**EXCERPT**:
■ ■ ■ ■
Limited Company Taxation

How Tax works with a Company

Whereas a Sole Trader or Partnership is taxed as if it is an extension of the individuals income, a company is taxed differently.

  • Corporation Tax is due on profits.
  • Directors receive a salary which is subject to PAYE and NI like any other employment – this is deducted as an expense in reaching profit on which Corporation Tax is due.
  • Shareholders can receive some or all of the profit after Corporation Tax as a dividend, which is taxed as personal income – Dividend Tax (a form of Income Tax) is applied at a lower rate to dividend income than other income, reflecting that Corporation Tax has already been paid.

In a typical owner managed company where the Shareholders and Directors are one and the same, the norm is to take a small salary up to NI level and dividend for the remainder – but there are a number of inter related issues here, and its easy to fall into traps – an accountants advice is best for your personal circumstances.


Corporation Tax

Corporation Tax is currently 19% (2022-23) on company profits – which is turnover less expenses.

Corporation Tax is reported to HMRC on a Ct600 CTSA (Corporation Tax Self Assessment return) along with a copy of the business accounts in a special format known as iXbrl.

The Corporation Tax is due 9 months and a day after the end of the financial year, and the CTSA return due in 12 months after the end of the financial year.  EG:

  • Financial year to 31 March 2022
  • Pay Corporation Tax 1 January 2023
  • File CTSA return no later than 31 March 2023

Corporation Tax changes from April 2023:

  • Main Rate of Corporation Tax rises to 25% where profits over £250k
  • Up to £50k profits at 19%
  • Taper between £50k and £250k
  • Caution these thresholds are split equally between connected companies, so if you operate two or more companies, take advice, especially if profit is not equal in each.
■ ■ ■ ■
Annotated element listings:
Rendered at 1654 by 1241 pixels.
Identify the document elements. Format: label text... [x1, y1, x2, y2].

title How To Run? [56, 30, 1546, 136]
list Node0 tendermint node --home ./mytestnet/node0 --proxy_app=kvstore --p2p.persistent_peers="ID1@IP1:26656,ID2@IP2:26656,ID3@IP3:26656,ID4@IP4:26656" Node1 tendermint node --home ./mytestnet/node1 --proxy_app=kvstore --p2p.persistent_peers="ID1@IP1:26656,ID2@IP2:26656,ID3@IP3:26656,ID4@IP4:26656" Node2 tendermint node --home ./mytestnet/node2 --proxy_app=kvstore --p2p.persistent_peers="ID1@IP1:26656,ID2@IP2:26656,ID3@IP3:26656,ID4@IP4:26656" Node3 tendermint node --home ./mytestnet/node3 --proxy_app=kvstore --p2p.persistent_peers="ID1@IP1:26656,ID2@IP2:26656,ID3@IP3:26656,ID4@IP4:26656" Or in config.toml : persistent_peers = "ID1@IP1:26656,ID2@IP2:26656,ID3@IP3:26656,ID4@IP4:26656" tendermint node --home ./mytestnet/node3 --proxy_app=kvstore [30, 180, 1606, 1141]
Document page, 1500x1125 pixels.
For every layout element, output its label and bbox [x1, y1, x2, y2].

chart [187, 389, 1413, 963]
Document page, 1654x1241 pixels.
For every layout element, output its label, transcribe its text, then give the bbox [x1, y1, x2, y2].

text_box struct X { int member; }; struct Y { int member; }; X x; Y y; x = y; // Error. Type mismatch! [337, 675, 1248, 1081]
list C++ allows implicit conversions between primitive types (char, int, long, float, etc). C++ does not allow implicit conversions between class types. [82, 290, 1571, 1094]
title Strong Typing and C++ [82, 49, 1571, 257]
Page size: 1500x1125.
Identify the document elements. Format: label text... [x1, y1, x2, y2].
■ ■ ■ ■
**OBJECTIVE**: In the company taxation text, list each profit band in the Corporation Tax changes from April 2023 and how it is taxed.

**COMPLETE RESPONSE**:
- Profits up to £50k: taxed at 19%
- Profits between £50k and £250k: taper
- Profits over £250k: Main Rate of 25%